EI-101 · Module 3

From Signal to Recommendation

3 min read

A signal without a recommendation is trivia. The bridge between observation and action is the "so what" — a clear statement of what the signal means for your organization and what should be done about it. The VANGUARD recommendation format has three parts: the signal (what happened), the implication (what it means for us), and the recommended action (what we should do). Every signal that makes it into a briefing must pass through all three parts. If you cannot articulate the implication and recommendation, the signal is not ready for distribution.

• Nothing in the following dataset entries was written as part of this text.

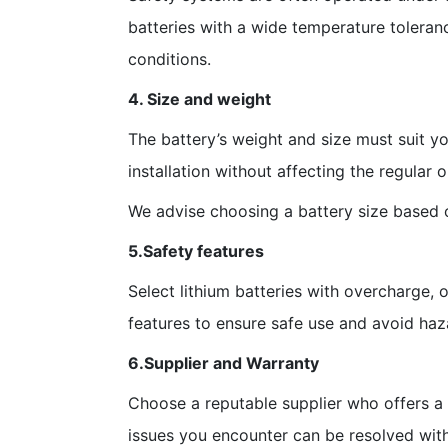
batteries with a wide temperature tolera
conditions.
4. Size and weight
The battery’s weight and size must suit y
installation without affecting the regular 
We advise choosing a battery size based on
5.Safety features
Select lithium batteries with overcharge, 
features to ensure safe use and avoid haz
6.Supplier and Warranty
Choose a reputable supplier who offers a 
issues you encounter can be resolved with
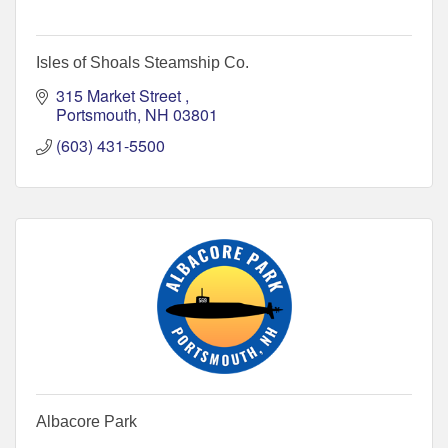
Isles of Shoals Steamship Co.
315 Market Street 
Portsmouth
NH
03801
(603) 431-5500
Albacore Park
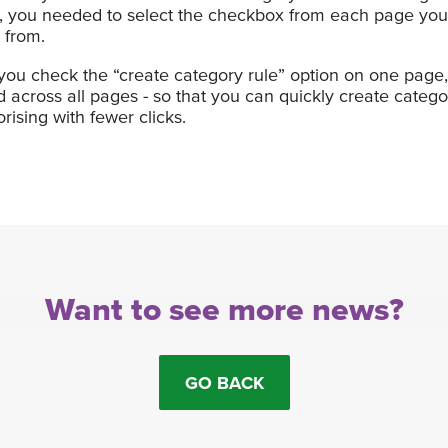
s, you needed to select the checkbox from each page yo
 from.
u check the “create category rule” option on one page, t
across all pages - so that you can quickly create catego
ising with fewer clicks.
Want to see more news?
GO BACK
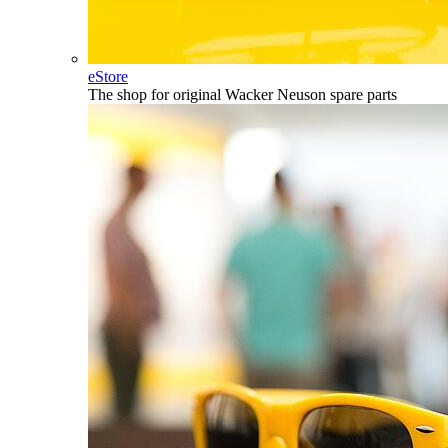
eStore
The shop for original Wacker Neuson spare parts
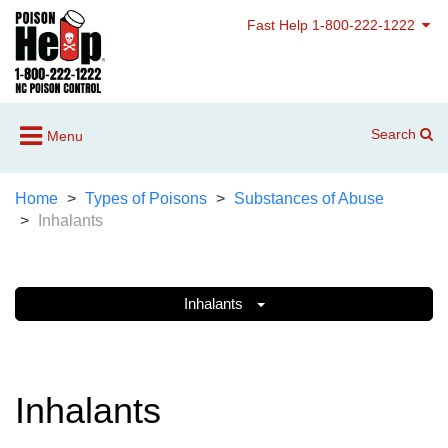
Fast Help 1-800-222-1222
Search
Menu
Home
Types of Poisons
Substances of Abuse
Inhalants
Inhalants
Inhalants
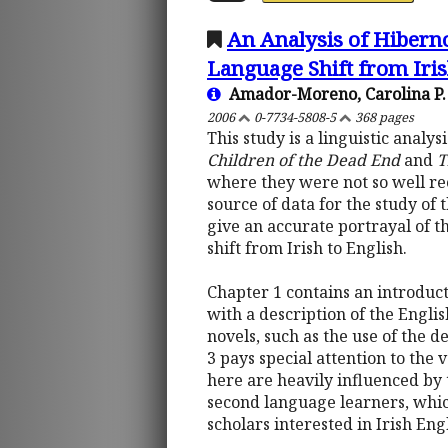
An Analysis of Hiberno
Language Shift from Iris
Amador-Moreno, Carolina P.
2006
0-7734-5808-5
368 pages
This study is a linguistic analy
Children of the Dead End
and
T
where they were not so well rec
source of data for the study of 
give an accurate portrayal of t
shift from Irish to English.
Chapter 1 contains an introduct
with a description of the Engli
novels, such as the use of the d
3 pays special attention to the
here are heavily influenced by 
second language learners, which 
scholars interested in Irish Eng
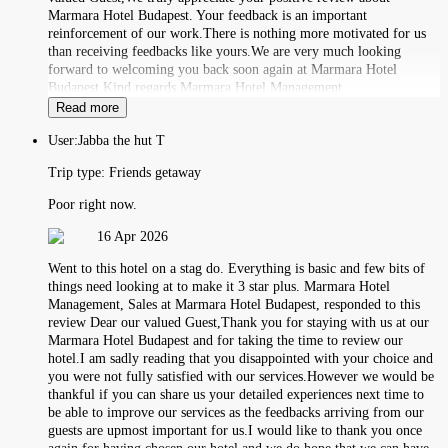
Marmara Hotel Budapest. Your feedback is an important
reinforcement of our work.There is nothing more motivated for us
than receiving feedbacks like yours.We are very much looking
forward to welcoming you back soon again at Marmara Hotel
Budapest.Kind regards,Marmara Hotel Management
Read more
User:
Jabba the hut T
Trip type:
Friends getaway
Poor right now.
16 Apr 2026
Went to this hotel on a stag do. Everything is basic and few bits of
things need looking at to make it 3 star plus. Marmara Hotel
Management, Sales at Marmara Hotel Budapest, responded to this
review Dear our valued Guest,Thank you for staying with us at our
Marmara Hotel Budapest and for taking the time to review our
hotel.I am sadly reading that you disappointed with your choice and
you were not fully satisfied with our services.However we would be
thankful if you can share us your detailed experiences next time to
be able to improve our services as the feedbacks arriving from our
guests are upmost important for us.I would like to thank you once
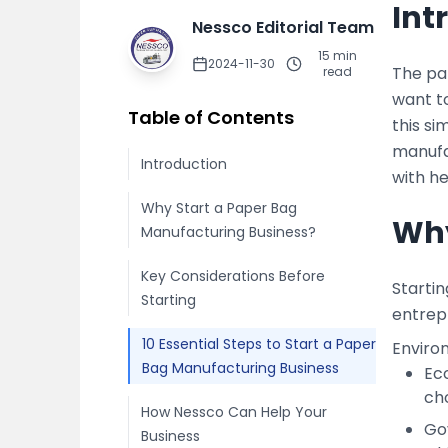
Int
Nessco Editorial Team
15
min
2024-11-30
The pa
read
want to
Table of Contents
this si
manufa
Introduction
with he
Why Start a Paper Bag
Why
Manufacturing Business?
Key Considerations Before
Starti
Starting
entrep
10 Essential Steps to Start a Paper
Enviro
Bag Manufacturing Business
Ec
ch
How Nessco Can Help Your
Go
Business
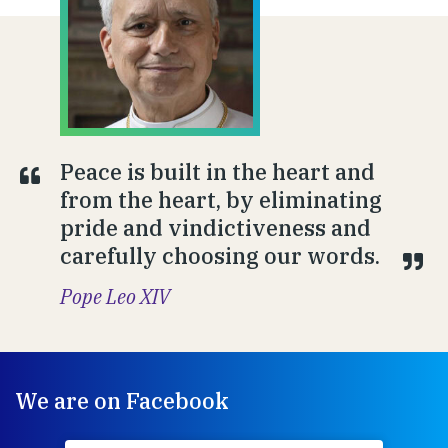
Peace is built in the heart and
from the heart, by eliminating
pride and vindictiveness and
carefully choosing our words.
Pope Leo XIV
We are on Facebook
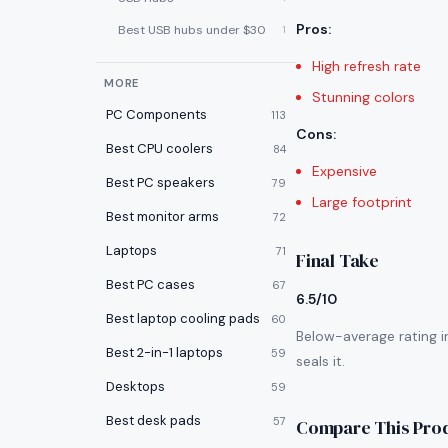
Pros
:
Best USB hubs under $30
1
High refresh rate
MORE
Stunning colors
PC Components
113
Cons
:
Best CPU coolers
84
Expensive
Best PC speakers
79
Large footprint
Best monitor arms
72
Laptops
71
Final Take
Best PC cases
67
6.5/10
Best laptop cooling pads
60
Below-average rating i
Best 2-in-1 laptops
59
seals it.
Desktops
59
Best desk pads
57
Compare This Pro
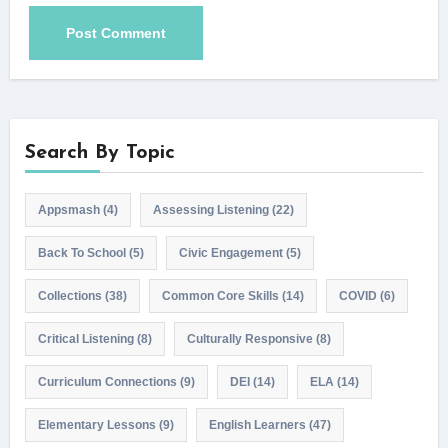
Search By Topic
Appsmash
(4)
Assessing Listening
(22)
Back To School
(5)
Civic Engagement
(5)
Collections
(38)
Common Core Skills
(14)
COVID
(6)
Critical Listening
(8)
Culturally Responsive
(8)
Curriculum Connections
(9)
DEI
(14)
ELA
(14)
Elementary Lessons
(9)
English Learners
(47)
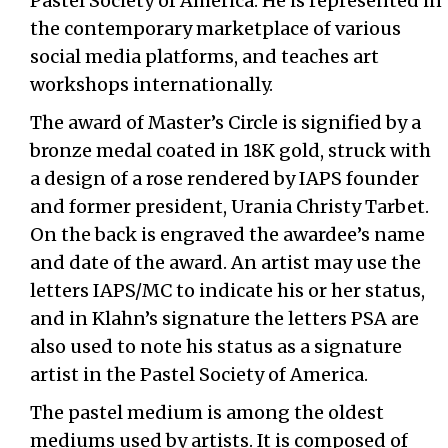
Pastel Society of America. He is represented in
the contemporary marketplace of various
social media platforms, and teaches art
workshops internationally.
The award of Master’s Circle is signified by a
bronze medal coated in 18K gold, struck with
a design of a rose rendered by IAPS founder
and former president, Urania Christy Tarbet.
On the back is engraved the awardee’s name
and date of the award. An artist may use the
letters IAPS/MC to indicate his or her status,
and in Klahn’s signature the letters PSA are
also used to note his status as a signature
artist in the Pastel Society of America.
The pastel medium is among the oldest
mediums used by artists. It is composed of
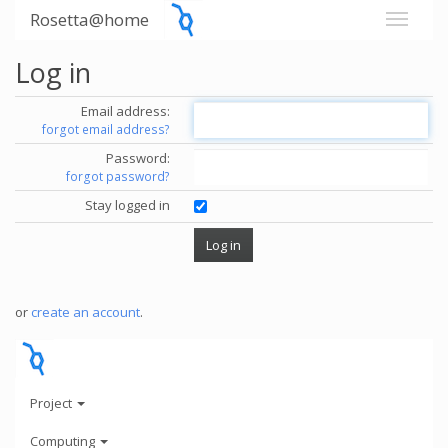
Rosetta@home
Log in
Email address:
forgot email address?
Password:
forgot password?
Stay logged in
or
create an account
.
Project
Computing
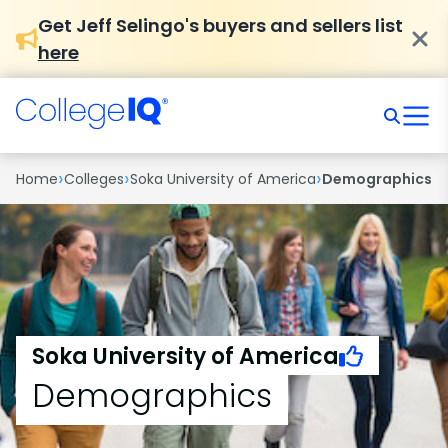
Get Jeff Selingo's buyers and sellers list
here
›
›
›
Home
Colleges
Soka University of America
Demographics
Soka University of America
Demographics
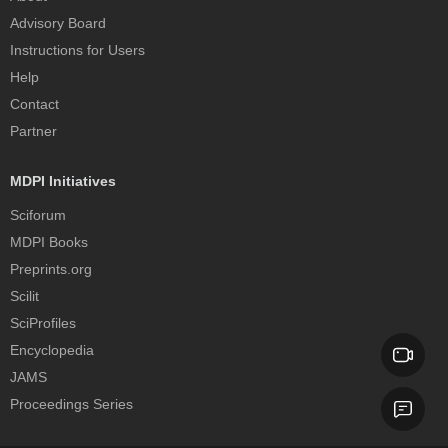
Advisory Board
Instructions for Users
Help
Contact
Partner
MDPI Initiatives
Sciforum
MDPI Books
Preprints.org
Scilit
SciProfiles
Encyclopedia
JAMS
Proceedings Series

  1. State the Signal One sentence, factual, sourced. "Anthropic released Claude 4 with 2x context window and 30% lower API pricing on March 15, 2026." No interpretation yet — just the event as it happened, with a source link.
  2. Articulate the Implication One to two sentences connecting the signal to your organization. "Our current summarization pipeline uses the full context window. The 2x expansion enables processing our largest customer documents in a single pass, eliminating our chunking workaround. The 30% price reduction improves our margin on AI-assisted engagements by approximately $2,400 per project."
  3. Recommend an Action One sentence, specific, time-bound. "Engineering should benchmark the new model against our current pipeline within two weeks. If performance parity or improvement is confirmed, migrate by end of Q2." The action should name who, what, and when.